I have been seeing a physical therapist also trained in lymphedema prevention (lymph/edema, simply, is swelling in the lymph system, just below the skin). Once a week, she works on me, emptying the nodes and teaching me how to do the work myself. Every morning, I attempt to repeat her instruction, dutifully running my hands over the channels, emptying the nodes, and then emptying the lymph under my arms like Mary Catherine Gallagher (Move on, Dad, don’t google it. There’s nothing to see here.). Every evening, I repeat the actions, and many times during the day, whenever I remember, or when the swelling reminds me. I am desparately trying to avoid the onset of lymphedema now, during perhaps the most fragile time for my body, as it heals from surgery and starts radiation.
The physical therapy also is helping me retrain my shoulder, which has suffered so much this year with carrying the weight of my tumor around. It actually has some long-term damage that the physical therapist and I are working to reverse. It’s a wonderful goal, and an amazing possibility, but it’s also a pain in the ass side. She helps me stretch, and each day I try to not scream in anger push it a little further. It’s getting better, but it’s not a lot of fun.
Of course, most things in life aren’t fun. We’re priviliged to have so much fun in our lives these days, in the beginning of this new century. So much time for leisure, compared to our ancestors. But that’s a rant for another day.
The thing I like best about going to my physical therapist is her proximity to Bread and Chocolate. Bread and Chocolate, my outside-the-beltway friends, is simply delicious quick cafe eats. Yummy sandwiches, salads, and a fine array of to-go pastries dipped in chocolate to tempt you on your way out. It’s not so unusual in a large city, perhaps, but I do enjoy it. And we DON’T have one close to me.
So last week when I got to my appointment early, I walked over to pick up chocolate croissants and a chocolate-dipped palmier to take home to the folks as a thank-you for babysitting while WhyDaddy and I were at the PT. I couldn’t resist nibbling on the palmier on the walk back, and the feeling of sheer delight came over me.
There I was, strolling through the city on a brisk winter afternoon, as if I didn’t have a care in the world.

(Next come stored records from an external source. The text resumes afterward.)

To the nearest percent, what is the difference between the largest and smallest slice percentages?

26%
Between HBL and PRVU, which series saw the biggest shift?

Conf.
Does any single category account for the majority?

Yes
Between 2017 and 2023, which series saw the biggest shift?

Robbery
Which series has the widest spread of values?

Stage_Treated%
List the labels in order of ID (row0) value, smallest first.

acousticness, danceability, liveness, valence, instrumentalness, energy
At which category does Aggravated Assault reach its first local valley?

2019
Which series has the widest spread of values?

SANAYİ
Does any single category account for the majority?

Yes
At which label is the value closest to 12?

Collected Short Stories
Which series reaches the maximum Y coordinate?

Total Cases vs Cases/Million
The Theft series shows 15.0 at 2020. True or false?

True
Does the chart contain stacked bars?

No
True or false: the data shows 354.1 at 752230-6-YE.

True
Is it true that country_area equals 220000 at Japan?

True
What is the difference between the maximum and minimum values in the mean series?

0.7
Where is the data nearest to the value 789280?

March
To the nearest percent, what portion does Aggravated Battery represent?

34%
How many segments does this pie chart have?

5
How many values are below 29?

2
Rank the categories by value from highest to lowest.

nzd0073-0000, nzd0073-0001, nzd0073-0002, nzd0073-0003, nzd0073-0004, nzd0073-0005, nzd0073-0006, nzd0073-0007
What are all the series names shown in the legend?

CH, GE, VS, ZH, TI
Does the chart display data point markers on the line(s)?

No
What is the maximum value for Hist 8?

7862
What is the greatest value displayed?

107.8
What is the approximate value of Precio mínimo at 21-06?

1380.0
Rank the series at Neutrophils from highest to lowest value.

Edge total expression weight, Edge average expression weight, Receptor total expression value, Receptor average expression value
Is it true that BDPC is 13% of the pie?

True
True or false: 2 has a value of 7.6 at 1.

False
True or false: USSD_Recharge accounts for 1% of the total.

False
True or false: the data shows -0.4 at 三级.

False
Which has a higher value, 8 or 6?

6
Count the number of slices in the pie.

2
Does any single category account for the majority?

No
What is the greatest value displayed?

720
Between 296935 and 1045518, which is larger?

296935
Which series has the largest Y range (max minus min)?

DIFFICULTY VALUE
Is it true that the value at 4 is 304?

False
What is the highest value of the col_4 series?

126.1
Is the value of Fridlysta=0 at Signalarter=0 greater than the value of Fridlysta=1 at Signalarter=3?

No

The air was clear and cold. The sky, bluer than it deserved to be. The sidewalks were just about empty in the mid-afternoon lull, and the city just felt … fresh. Or maybe that was just in comparison with the dank metro cars that brought me there. Whatever it was, I felt spring-y. As I nibbled on the pastry, chocolate side first, I couldn’t help but smile.
And then I noticed it. People were smiling back. When they saw me, for once in such a long time, they weren’t seeing a cancer patient, weak from chemo and struggling to walk from car to hospital. They weren’t seeing a mom unable to chase her kids or carry her baby. They weren’t seeing my flaws at all. (Oh, we women! How often we think that others only see our flaws!) What do I think they saw instead?
I think they saw my chocolate, or maybe the chocolate on my lips, and the smile that it tried to cover, and the laughter that I just couldn’t keep inside me anymore.
I was free. Free to walk down the street alone, nibbling on a pastry, walking to meet my husband and have a physical therapy session that would help improve my life and regain my strength.
It was lovely.
And the physical therapy session? Not that bad. For on my third visit, the stretching and popping and realignment was kept to a minimum, in favor of lymph redirection, a very massage-like activity. I closed my eyes, imagined myself in a very calm healing yoga session, maybe a yoga nidra, and began to relax as the therapist drained my swollen arm, and WhyDaddy massaged my feet, just for good measure.
We walked out of there whistling.
And then we ate one of the chocolate croissants, in a gleeful rush, like college freshmen standing over a care package, trying not to spill telltale crumbs on the sidewalk.